Job> Starting at the beginning of the records and ending with the line that contains "Металлопрокат опт / розница", lay out every line as a numbered list, omitting any blank lines.
Data for this exercise section start
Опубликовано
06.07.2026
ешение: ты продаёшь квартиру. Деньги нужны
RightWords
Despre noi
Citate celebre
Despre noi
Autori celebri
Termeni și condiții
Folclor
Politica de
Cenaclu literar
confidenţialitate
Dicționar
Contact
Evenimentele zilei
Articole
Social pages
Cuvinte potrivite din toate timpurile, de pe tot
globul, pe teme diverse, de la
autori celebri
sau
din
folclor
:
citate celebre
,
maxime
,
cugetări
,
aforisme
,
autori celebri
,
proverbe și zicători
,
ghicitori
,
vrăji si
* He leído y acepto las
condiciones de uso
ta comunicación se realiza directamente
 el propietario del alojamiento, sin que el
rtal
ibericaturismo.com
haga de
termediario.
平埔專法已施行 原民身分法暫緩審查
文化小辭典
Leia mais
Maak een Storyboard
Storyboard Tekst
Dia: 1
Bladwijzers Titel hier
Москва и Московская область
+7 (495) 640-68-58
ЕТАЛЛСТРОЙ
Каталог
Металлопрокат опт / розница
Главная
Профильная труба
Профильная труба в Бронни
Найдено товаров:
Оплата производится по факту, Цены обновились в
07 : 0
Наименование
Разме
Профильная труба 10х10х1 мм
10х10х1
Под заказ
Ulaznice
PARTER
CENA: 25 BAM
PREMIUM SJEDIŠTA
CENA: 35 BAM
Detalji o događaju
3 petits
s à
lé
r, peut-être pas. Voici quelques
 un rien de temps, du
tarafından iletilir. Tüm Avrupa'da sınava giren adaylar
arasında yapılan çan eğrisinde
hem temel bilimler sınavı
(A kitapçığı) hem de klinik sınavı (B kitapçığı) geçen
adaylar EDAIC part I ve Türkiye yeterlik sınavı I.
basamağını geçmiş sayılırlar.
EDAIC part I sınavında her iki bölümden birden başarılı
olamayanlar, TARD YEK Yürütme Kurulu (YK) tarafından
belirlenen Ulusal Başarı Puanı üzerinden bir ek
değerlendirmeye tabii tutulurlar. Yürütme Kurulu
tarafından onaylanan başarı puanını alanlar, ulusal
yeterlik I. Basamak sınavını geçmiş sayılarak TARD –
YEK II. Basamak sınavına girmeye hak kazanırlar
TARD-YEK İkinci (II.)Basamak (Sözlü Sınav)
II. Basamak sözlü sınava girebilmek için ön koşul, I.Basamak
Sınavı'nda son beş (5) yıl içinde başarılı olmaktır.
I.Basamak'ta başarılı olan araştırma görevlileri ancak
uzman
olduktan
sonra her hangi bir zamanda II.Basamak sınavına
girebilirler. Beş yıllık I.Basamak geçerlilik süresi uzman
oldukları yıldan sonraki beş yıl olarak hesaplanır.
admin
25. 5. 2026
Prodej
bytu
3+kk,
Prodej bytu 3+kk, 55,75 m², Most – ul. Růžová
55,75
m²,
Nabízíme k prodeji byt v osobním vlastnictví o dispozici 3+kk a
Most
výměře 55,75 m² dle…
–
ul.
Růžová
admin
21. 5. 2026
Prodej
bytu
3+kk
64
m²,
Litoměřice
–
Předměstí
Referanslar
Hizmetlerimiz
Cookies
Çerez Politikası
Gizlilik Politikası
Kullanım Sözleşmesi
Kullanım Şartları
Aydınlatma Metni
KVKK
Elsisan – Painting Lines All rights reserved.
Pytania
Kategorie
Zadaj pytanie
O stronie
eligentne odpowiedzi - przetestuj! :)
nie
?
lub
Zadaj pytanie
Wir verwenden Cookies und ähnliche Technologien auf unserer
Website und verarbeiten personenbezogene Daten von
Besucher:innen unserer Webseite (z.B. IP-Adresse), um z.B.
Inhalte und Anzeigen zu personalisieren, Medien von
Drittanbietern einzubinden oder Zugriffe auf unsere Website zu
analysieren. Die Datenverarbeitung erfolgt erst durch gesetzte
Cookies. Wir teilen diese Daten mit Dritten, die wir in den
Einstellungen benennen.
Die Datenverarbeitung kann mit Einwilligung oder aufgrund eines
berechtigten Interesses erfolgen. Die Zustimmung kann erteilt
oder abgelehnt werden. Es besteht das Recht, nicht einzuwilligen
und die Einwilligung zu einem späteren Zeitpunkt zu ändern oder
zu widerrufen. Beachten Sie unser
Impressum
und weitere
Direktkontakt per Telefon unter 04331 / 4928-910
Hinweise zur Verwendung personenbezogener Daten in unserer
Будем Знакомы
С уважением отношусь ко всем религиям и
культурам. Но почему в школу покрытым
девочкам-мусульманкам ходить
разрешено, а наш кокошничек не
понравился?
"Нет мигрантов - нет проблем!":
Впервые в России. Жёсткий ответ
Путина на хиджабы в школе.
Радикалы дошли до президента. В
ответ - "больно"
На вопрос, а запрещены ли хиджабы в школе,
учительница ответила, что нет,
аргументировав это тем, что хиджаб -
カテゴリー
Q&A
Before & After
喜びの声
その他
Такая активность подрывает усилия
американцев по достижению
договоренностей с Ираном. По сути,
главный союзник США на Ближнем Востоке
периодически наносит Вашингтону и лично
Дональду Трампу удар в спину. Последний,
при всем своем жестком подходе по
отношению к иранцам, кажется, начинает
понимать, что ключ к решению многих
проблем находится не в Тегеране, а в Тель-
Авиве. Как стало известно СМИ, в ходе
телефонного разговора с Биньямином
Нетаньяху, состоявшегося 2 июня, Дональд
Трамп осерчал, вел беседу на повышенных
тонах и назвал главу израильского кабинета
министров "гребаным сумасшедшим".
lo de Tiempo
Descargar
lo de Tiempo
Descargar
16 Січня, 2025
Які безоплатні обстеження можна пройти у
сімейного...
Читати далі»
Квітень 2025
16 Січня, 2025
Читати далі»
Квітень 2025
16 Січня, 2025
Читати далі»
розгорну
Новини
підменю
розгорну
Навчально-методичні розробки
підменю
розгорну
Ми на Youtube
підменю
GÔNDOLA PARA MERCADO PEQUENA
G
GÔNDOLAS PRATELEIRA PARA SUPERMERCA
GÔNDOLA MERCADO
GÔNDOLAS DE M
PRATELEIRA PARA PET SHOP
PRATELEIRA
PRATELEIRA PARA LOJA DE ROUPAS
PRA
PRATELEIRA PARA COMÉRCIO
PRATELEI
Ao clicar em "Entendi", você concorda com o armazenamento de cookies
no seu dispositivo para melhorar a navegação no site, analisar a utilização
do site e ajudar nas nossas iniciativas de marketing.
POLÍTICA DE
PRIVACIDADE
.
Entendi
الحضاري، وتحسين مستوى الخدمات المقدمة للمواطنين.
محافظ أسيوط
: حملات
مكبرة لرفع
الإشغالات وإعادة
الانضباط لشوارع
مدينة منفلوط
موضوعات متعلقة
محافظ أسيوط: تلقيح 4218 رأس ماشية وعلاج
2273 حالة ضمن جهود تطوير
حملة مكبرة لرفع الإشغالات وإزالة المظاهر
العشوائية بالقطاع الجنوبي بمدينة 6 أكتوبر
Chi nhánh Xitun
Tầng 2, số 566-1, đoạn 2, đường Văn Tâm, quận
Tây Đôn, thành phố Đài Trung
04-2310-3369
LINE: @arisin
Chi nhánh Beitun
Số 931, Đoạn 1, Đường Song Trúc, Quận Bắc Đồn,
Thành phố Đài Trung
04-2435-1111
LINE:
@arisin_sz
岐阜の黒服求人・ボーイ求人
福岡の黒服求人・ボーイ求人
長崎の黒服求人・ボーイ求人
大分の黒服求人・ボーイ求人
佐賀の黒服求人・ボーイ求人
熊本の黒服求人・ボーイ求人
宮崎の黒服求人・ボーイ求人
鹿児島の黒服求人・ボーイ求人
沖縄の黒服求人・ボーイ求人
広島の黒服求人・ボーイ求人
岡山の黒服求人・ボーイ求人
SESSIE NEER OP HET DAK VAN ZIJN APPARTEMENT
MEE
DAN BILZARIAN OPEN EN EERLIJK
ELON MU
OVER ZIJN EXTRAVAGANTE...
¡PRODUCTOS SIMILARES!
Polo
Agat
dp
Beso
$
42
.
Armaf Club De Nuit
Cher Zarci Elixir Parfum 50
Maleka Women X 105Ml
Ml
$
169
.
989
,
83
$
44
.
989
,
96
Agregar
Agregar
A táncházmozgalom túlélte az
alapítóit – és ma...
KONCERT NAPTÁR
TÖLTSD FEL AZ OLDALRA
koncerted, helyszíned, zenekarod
Data for this exercise section end
Reply to the task>
1. Опубликовано
2. 06.07.2026
3. ешение: ты продаёшь квартиру. Деньги нужны
4. RightWords
5. Despre noi
6. Citate celebre
7. Despre noi
8. Autori celebri
9. Termeni și condiții
10. Folclor
11. Politica de
12. Cenaclu literar
13. confidenţialitate
14. Dicționar
15. Contact
16. Evenimentele zilei
17. Articole
18. Social pages
19. Cuvinte potrivite din toate timpurile, de pe tot
20. globul, pe teme diverse, de la
21. autori celebri
22. sau
23. din
24. folclor
25. :
26. citate celebre
27. ,
28. maxime
29. ,
30. cugetări
31. ,
32. aforisme
33. ,
34. autori celebri
35. ,
36. proverbe și zicători
37. ,
38. ghicitori
39. ,
40. vrăji si
41. * He leído y acepto las
42. condiciones de uso
43. ta comunicación se realiza directamente
44.  el propietario del alojamiento, sin que el
45. rtal
46. ibericaturismo.com
47. haga de
48. termediario.
49. 平埔專法已施行 原民身分法暫緩審查
50. 文化小辭典
51. Leia mais
52. Maak een Storyboard
53. Storyboard Tekst
54. Dia: 1
55. Bladwijzers Titel hier
56. Москва и Московская область
57. +7 (495) 640-68-58
58. ЕТАЛЛСТРОЙ
59. Каталог
60. Металлопрокат опт / розница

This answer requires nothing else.